The inherent structural advantage of the race to the bottom also explains why special interests like corporations have been able to so easily control political decisions, such as resistance to environmental regulations. All corporations have to do is donate enough money (or other forms of coercion) to the right corrupt politicians, and they will do anything the corporations want, within reason, because if they don't the money will go to someone else and the politician will not get elected or reelected. In other words, the most corrupt politician is the winner. This explains why the upper loop is named the race to the bottom.

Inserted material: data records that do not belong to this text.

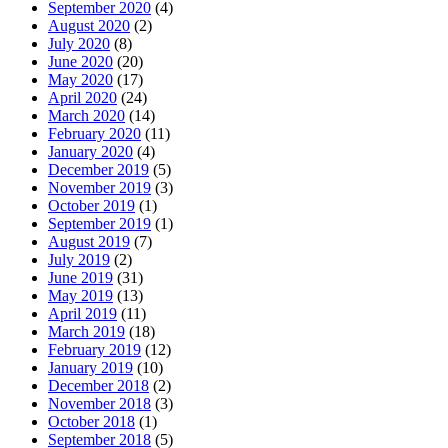
September 2020
(4)
August 2020
(2)
July 2020
(8)
June 2020
(20)
May 2020
(17)
April 2020
(24)
March 2020
(14)
February 2020
(11)
January 2020
(4)
December 2019
(5)
November 2019
(3)
October 2019
(1)
September 2019
(1)
August 2019
(7)
July 2019
(2)
June 2019
(31)
May 2019
(13)
April 2019
(11)
March 2019
(18)
February 2019
(12)
January 2019
(10)
December 2018
(2)
November 2018
(3)
October 2018
(1)
September 2018
(5)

An even more important insight is there are two high leverage points in this structure. These are underlined. One in particular is quite potent, according to the simulation runs. This is the general ability to detect political deception. Currently this is low, about 20%, which causes detected false memes to be low. But if the general ability to detect political deception can be raised to a high level, say to 80%, then detected false memes becomes large. This in turn causes repulsion memes to grow large and undetected false memes to become small. The result is the degenerates infectivity rate drops like a stone and the rationalists infectivity rate soars like a dove, which causes the Supporters Due to Degeneration stock to fall and Supporters Due to Rationality to grow. The end result is loop dominance flips from the race to the bottom to the race to the top. The system will then respond correctly to the truth about the global environmental sustainability problem because it will now be in the best interests of the virtuous politicians in charge.
This model demonstrates why system dynamics is such a powerful tool. It exposes the structure of the problem to the light of day. Without such knowledge, sustainability problem solvers are forced to fall back on educated guesses on what the real causes of the problem are, which, as we have seen for the last 30 years, have missed the mark.